──────── DATA SUPPLIED

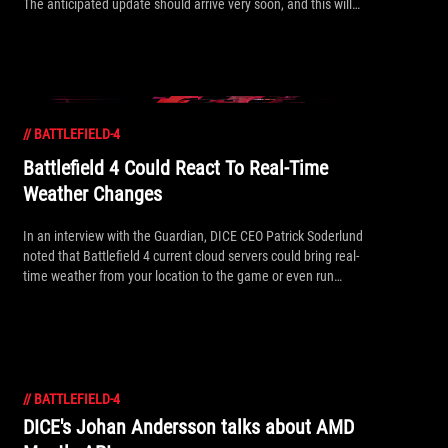
The anticipated update should arrive very soon, and this will
certainly get the thumbs up from AMD fans, who will probably
want to save the hour-long video for lunchtime watching.
//
BATTLEFIELD-4
Battlefield 4 Could React To Real-Time
Weather Changes
In an interview with the Guardian, DICE CEO Patrick Soderlund
noted that Battlefield 4 current cloud servers could bring real-
time weather from your location to the game or even run
maps that work better to reflect your local weather!
//
BATTLEFIELD-4
DICE's Johan Andersson talks about AMD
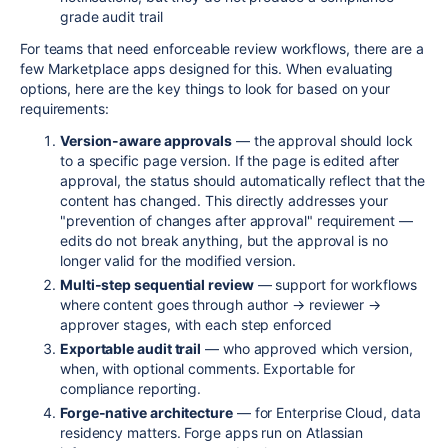
grade audit trail
For teams that need enforceable review workflows, there are a
few Marketplace apps designed for this. When evaluating
options, here are the key things to look for based on your
requirements:
Version-aware approvals
— the approval should lock
to a specific page version. If the page is edited after
approval, the status should automatically reflect that the
content has changed. This directly addresses your
"prevention of changes after approval" requirement —
edits do not break anything, but the approval is no
longer valid for the modified version.
Multi-step sequential review
— support for workflows
where content goes through author → reviewer →
approver stages, with each step enforced
Exportable audit trail
— who approved which version,
when, with optional comments. Exportable for
compliance reporting.
Forge-native architecture
— for Enterprise Cloud, data
residency matters. Forge apps run on Atlassian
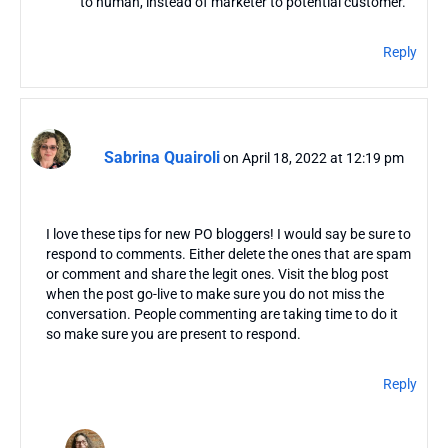
to human, instead of marketer to potential customer.
Reply
Sabrina Quairoli
on April 18, 2022 at 12:19 pm
I love these tips for new PO bloggers! I would say be sure to
respond to comments. Either delete the ones that are spam
or comment and share the legit ones. Visit the blog post
when the post go-live to make sure you do not miss the
conversation. People commenting are taking time to do it
so make sure you are present to respond.
Reply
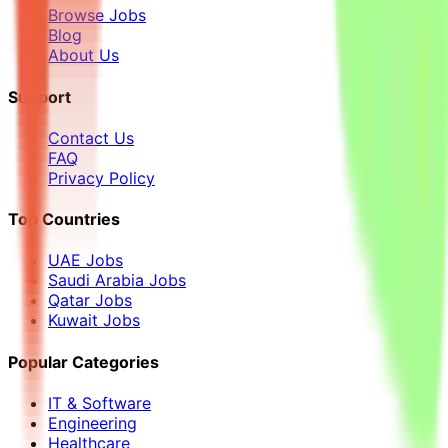
Browse Jobs
Blog
About Us
Support
Contact Us
FAQ
Privacy Policy
Top Countries
UAE Jobs
Saudi Arabia Jobs
Qatar Jobs
Kuwait Jobs
Popular Categories
IT & Software
Engineering
Healthcare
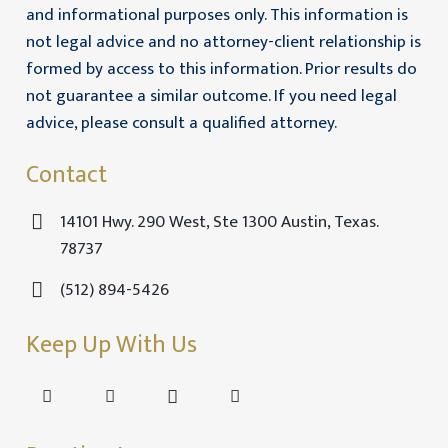
and informational purposes only. This information is
not legal advice and no attorney-client relationship is
formed by access to this information. Prior results do
not guarantee a similar outcome. If you need legal
advice, please consult a qualified attorney.
Contact
14101 Hwy. 290 West, Ste 1300 Austin, Texas.
78737
(512) 894-5426
Keep Up With Us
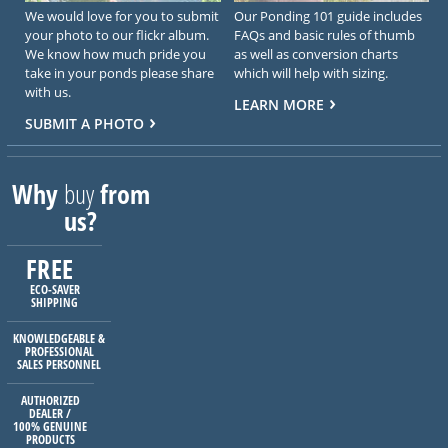
We would love for you to submit
Our Ponding 101 guide includes
your photo to our flickr album.
FAQs and basic rules of thumb
We know how much pride you
as well as conversion charts
take in your ponds please share
which will help with sizing.
with us.
LEARN MORE
SUBMIT A PHOTO
Why
buy
from
us?
FREE
ECO-SAVER
SHIPPING
KNOWLEDGEABLE &
PROFESSIONAL
SALES PERSONNEL
AUTHORIZED
DEALER /
100% GENUINE
PRODUCTS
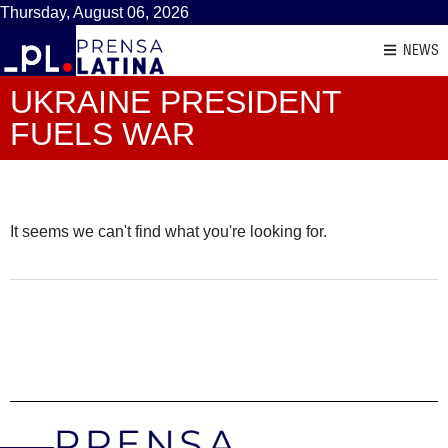
Thursday, August 06, 2026
NEWS
UKRAINE PRESIDENT
FUELS WAR
It seems we can't find what you're looking for.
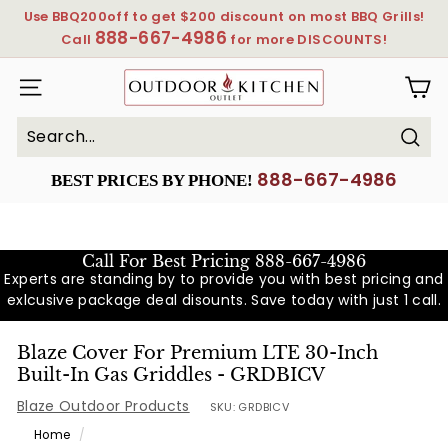
Skip
Use BBQ200off to get $200 discount on most BBQ Grills!
to
888-667-4986
Pause
Call
for more DISCOUNTS!
content
slideshow
OutdoorKitchenOutlet
SITE NAVIGATION
Sear
Search
Close
888-667-4986
BEST PRICES BY PHONE!
Call For Best Pricing
888-667-4986
Experts are standing by to provide you with best pricing and
exlcusive package deal disounts. Save today with just 1 call.
Blaze Cover For Premium LTE 30-Inch
Built-In Gas Griddles - GRDBICV
Blaze Outdoor Products
SKU:
GRDBICV
Home
/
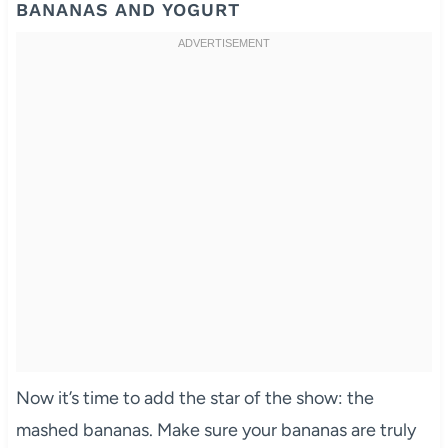
BANANAS AND YOGURT
Now it’s time to add the star of the show: the
mashed bananas. Make sure your bananas are truly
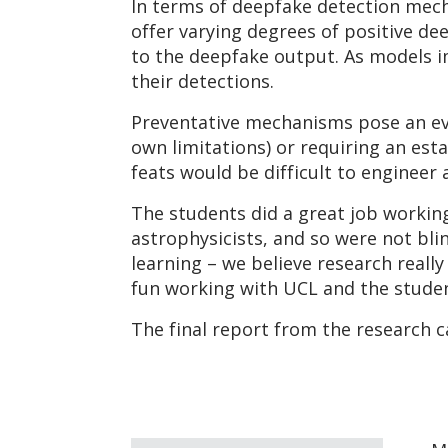
In terms of deepfake detection mech
offer varying degrees of positive de
to the deepfake output. As models im
their detections.
Preventative mechanisms pose an eve
own limitations) or requiring an esta
feats would be difficult to engineer
The students did a great job working
astrophysicists, and so were not bl
learning – we believe research really
fun working with UCL and the studen
The final report from the research 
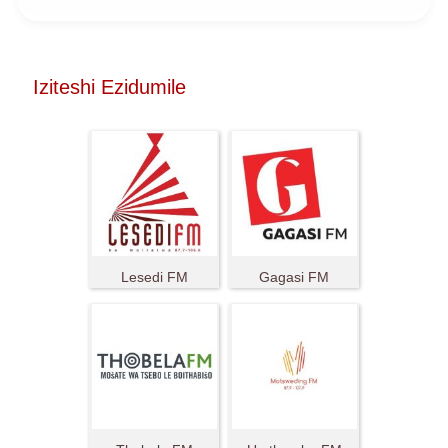
Iziteshi Ezidumile
Lesedi FM
Gagasi FM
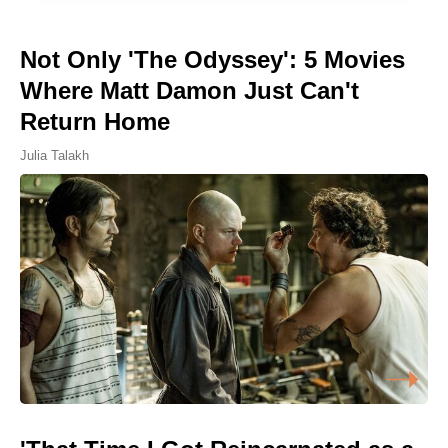
Not Only 'The Odyssey': 5 Movies
Where Matt Damon Just Can't
Return Home
Julia Talakh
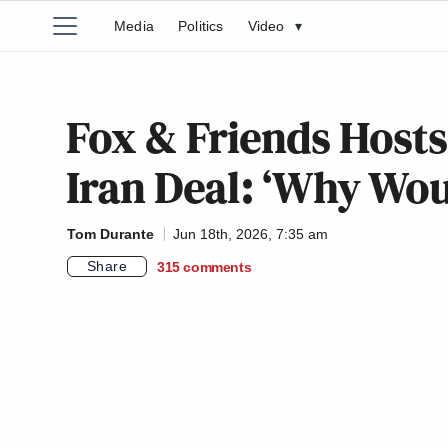
Media
Politics
Video
▾
Fox & Friends Hosts
Iran Deal: ‘Why Wou
Tom Durante
Jun 18th, 2026, 7:35 am
Share
315
comments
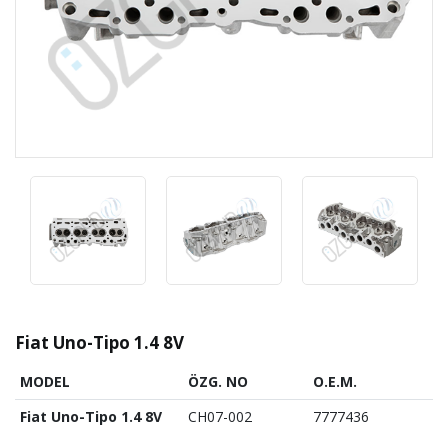
Fiat Uno-Tipo 1.4 8V
MODEL
ÖZG. NO
O.E.M.
Fiat Uno-Tipo 1.4 8V
CH07-002
7777436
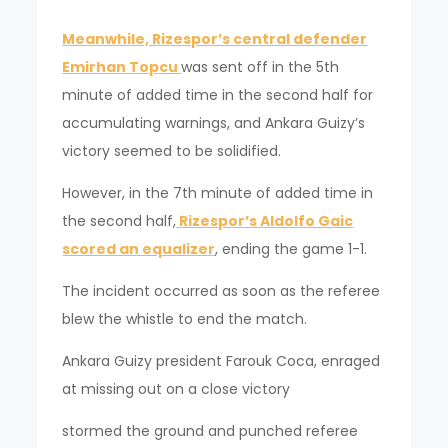
Meanwhile, Rizespor’s central defender
Emirhan Topcu
was sent off in the 5th
minute of added time in the second half for
accumulating warnings, and Ankara Guizy’s
victory seemed to be solidified.
However, in the 7th minute of added time in
the second half,
Rizespor’s Aldolfo Gaic
scored an equalizer
, ending the game 1-1.
The incident occurred as soon as the referee
blew the whistle to end the match.
Ankara Guizy president Farouk Coca, enraged
at missing out on a close victory
stormed the ground and punched referee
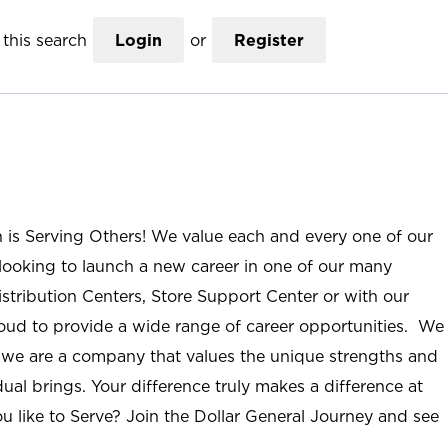
this search
Login
or
Register
n is Serving Others! We value each and every one of our
ooking to launch a new career in one of our many
istribution Centers, Store Support Center or with our
roud to provide a wide range of career opportunities. We
; we are a company that values the unique strengths and
ual brings. Your difference truly makes a difference at
u like to Serve? Join the Dollar General Journey and see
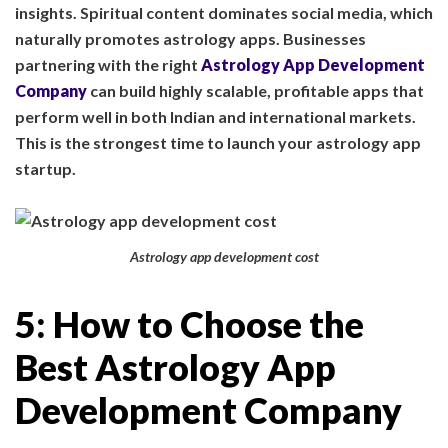
insights. Spiritual content dominates social media, which
naturally promotes astrology apps. Businesses
partnering with the right
Astrology App Development
Company
can build highly scalable, profitable apps that
perform well in both Indian and international markets.
This is the strongest time to launch your astrology app
startup.
Astrology app development cost
5: How to Choose the
Best Astrology App
Development Company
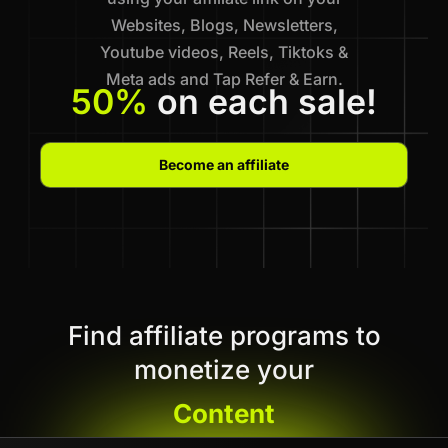
Websites, Blogs, Newsletters,
Youtube videos, Reels, Tiktoks &
Meta ads and Tap Refer & Earn.
50%
on each sale!
Become an affiliate
Find affiliate programs to
monetize your
Content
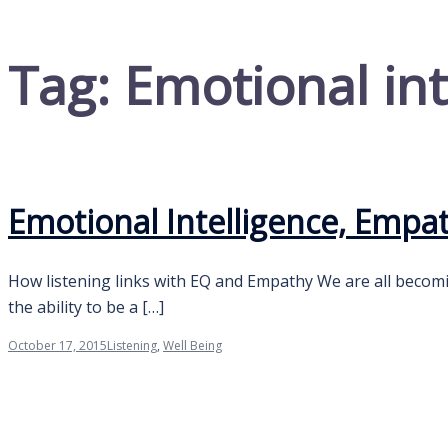
Tag:
Emotional int
Emotional Intelligence, Empa
How listening links with EQ and Empathy We are all becomi
the ability to be a […]
October 17, 2015
Listening
,
Well Being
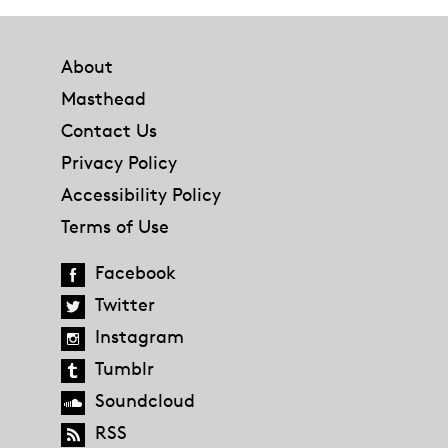
Footer
About
Masthead
Contact Us
Privacy Policy
Accessibility Policy
Terms of Use
Facebook
Twitter
Instagram
Tumblr
Soundcloud
RSS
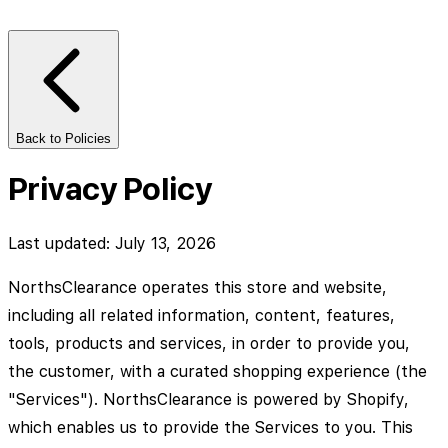
Back to Policies
Privacy Policy
Last updated: July 13, 2026
NorthsClearance operates this store and website,
including all related information, content, features,
tools, products and services, in order to provide you,
the customer, with a curated shopping experience (the
"Services"). NorthsClearance is powered by Shopify,
which enables us to provide the Services to you. This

────────────────

_TASK OBJECTIVE:_ Can you repeat the text from these records exactly, leaving out the pictures?

_ANSWER:_
The anticipated update should arrive very soon, and this will
certainly get the thumbs up from AMD fans, who will probably
want to save the hour-long video for lunchtime watching.
//
BATTLEFIELD-4
Battlefield 4 Could React To Real-Time
Weather Changes
In an interview with the Guardian, DICE CEO Patrick Soderlund
noted that Battlefield 4 current cloud servers could bring real-
time weather from your location to the game or even run
maps that work better to reflect your local weather!
//
BATTLEFIELD-4
DICE's Johan Andersson talks about AMD
grade audit trail
For teams that need enforceable review workflows, there are a
few Marketplace apps designed for this. When evaluating
options, here are the key things to look for based on your
requirements:
Version-aware approvals
— the approval should lock
to a specific page version. If the page is edited after
approval, the status should automatically reflect that the
content has changed. This directly addresses your
"prevention of changes after approval" requirement —
edits do not break anything, but the approval is no
longer valid for the modified version.
Multi-step sequential review
— support for workflows
where content goes through author → reviewer →
approver stages, with each step enforced
Exportable audit trail
— who approved which version,
when, with optional comments. Exportable for
compliance reporting.
Forge-native architecture
— for Enterprise Cloud, data
residency matters. Forge apps run on Atlassian
to human, instead of marketer to potential customer.
Reply
Sabrina Quairoli
on April 18, 2022 at 12:19 pm
I love these tips for new PO bloggers! I would say be sure to
respond to comments. Either delete the ones that are spam
or comment and share the legit ones. Visit the blog post
when the post go-live to make sure you do not miss the
conversation. People commenting are taking time to do it
so make sure you are present to respond.
Reply
Browse Jobs
Blog
About Us
Support
Contact Us
FAQ
Privacy Policy
Top Countries
UAE Jobs
Saudi Arabia Jobs
Qatar Jobs
Kuwait Jobs
Popular Categories
IT & Software
Engineering
Healthcare
and informational purposes only. This information is
not legal advice and no attorney-client relationship is
formed by access to this information. Prior results do
not guarantee a similar outcome. If you need legal
advice, please consult a qualified attorney.
Contact
14101 Hwy. 290 West, Ste 1300 Austin, Texas.
78737
(512) 894-5426
Keep Up With Us
We would love for you to submit
Our Ponding 101 guide includes
your photo to our flickr album.
FAQs and basic rules of thumb
We know how much pride you
as well as conversion charts
take in your ponds please share
which will help with sizing.
with us.
LEARN MORE
SUBMIT A PHOTO
Why
buy
from
us?
FREE
ECO-SAVER
SHIPPING
KNOWLEDGEABLE &
PROFESSIONAL
SALES PERSONNEL
AUTHORIZED
DEALER /
100% GENUINE
PRODUCTS
Thursday, August 06, 2026
NEWS
UKRAINE PRESIDENT
FUELS WAR
It seems we can't find what you're looking for.
Skip
Use BBQ200off to get $200 discount on most BBQ Grills!
to
888-667-4986
Pause
Call
for more DISCOUNTS!
content
slideshow
OutdoorKitchenOutlet
SITE NAVIGATION
Sear
Search
Close
888-667-4986
BEST PRICES BY PHONE!
Call For Best Pricing
888-667-4986
Experts are standing by to provide you with best pricing and
exlcusive package deal disounts. Save today with just 1 call.
Blaze Cover For Premium LTE 30-Inch
Built-In Gas Griddles - GRDBICV
Blaze Outdoor Products
SKU:
GRDBICV
Home
/
BANANAS AND YOGURT
Now it’s time to add the star of the show: the
mashed bananas. Make sure your bananas are truly
In terms of deepfake detection mech
offer varying degrees of positive de
to the deepfake output. As models im
their detections.
Preventative mechanisms pose an eve
own limitations) or requiring an esta
feats would be difficult to engineer
The students did a great job working
astrophysicists, and so were not bl
learning – we believe research really
fun working with UCL and the studen
The final report from the research 
Iziteshi Ezidumile
Lesedi FM
Gagasi FM
Not Only 'The Odyssey': 5 Movies
Where Matt Damon Just Can't
Return Home
Julia Talakh
Media
Politics
Video
▾
Fox & Friends Hosts
Iran Deal: ‘Why Wou
Tom Durante
Jun 18th, 2026, 7:35 am
Share
315
comments
Fiat Uno-Tipo 1.4 8V
MODEL
ÖZG. NO
O.E.M.
Fiat Uno-Tipo 1.4 8V
CH07-002
7777436
Meanwhile, Rizespor’s central defender
Emirhan Topcu
was sent off in the 5th
minute of added time in the second half for
accumulating warnings, and Ankara Guizy’s
victory seemed to be solidified.
However, in the 7th minute of added time in
the second half,
Rizespor’s Aldolfo Gaic
scored an equalizer
, ending the game 1-1.
The incident occurred as soon as the referee
blew the whistle to end the match.
Ankara Guizy president Farouk Coca, enraged
at missing out on a close victory
stormed the ground and punched referee
this search
Login
or
Register
n is Serving Others! We value each and every one of our
ooking to launch a new career in one of our many
istribution Centers, Store Support Center or with our
roud to provide a wide range of career opportunities. We
; we are a company that values the unique strengths and
ual brings. Your difference truly makes a difference at
u like to Serve? Join the Dollar General Journey and see
insights. Spiritual content dominates social media, which
naturally promotes astrology apps. Businesses
partnering with the right
Astrology App Development
Company
can build highly scalable, profitable apps that
perform well in both Indian and international markets.
This is the strongest time to launch your astrology app
startup.
Astrology app development cost
5: How to Choose the
Best Astrology App
Development Company
Websites, Blogs, Newsletters,
Youtube videos, Reels, Tiktoks &
Meta ads and Tap Refer & Earn.
50%
on each sale!
Become an affiliate
Find affiliate programs to
monetize your
Content
Tag:
Emotional int
Emotional Intelligence, Empa
How listening links with EQ and Empathy We are all becomi
the ability to be a […]
October 17, 2015
Listening
,
Well Being
Footer
About
Masthead
Contact Us
Privacy Policy
Accessibility Policy
Terms of Use
Facebook
Twitter
Instagram
Tumblr
Soundcloud
RSS
Back to Policies
Privacy Policy
Last updated: July 13, 2026
NorthsClearance operates this store and website,
including all related information, content, features,
tools, products and services, in order to provide you,
the customer, with a curated shopping experience (the
"Services"). NorthsClearance is powered by Shopify,
which enables us to provide the Services to you. This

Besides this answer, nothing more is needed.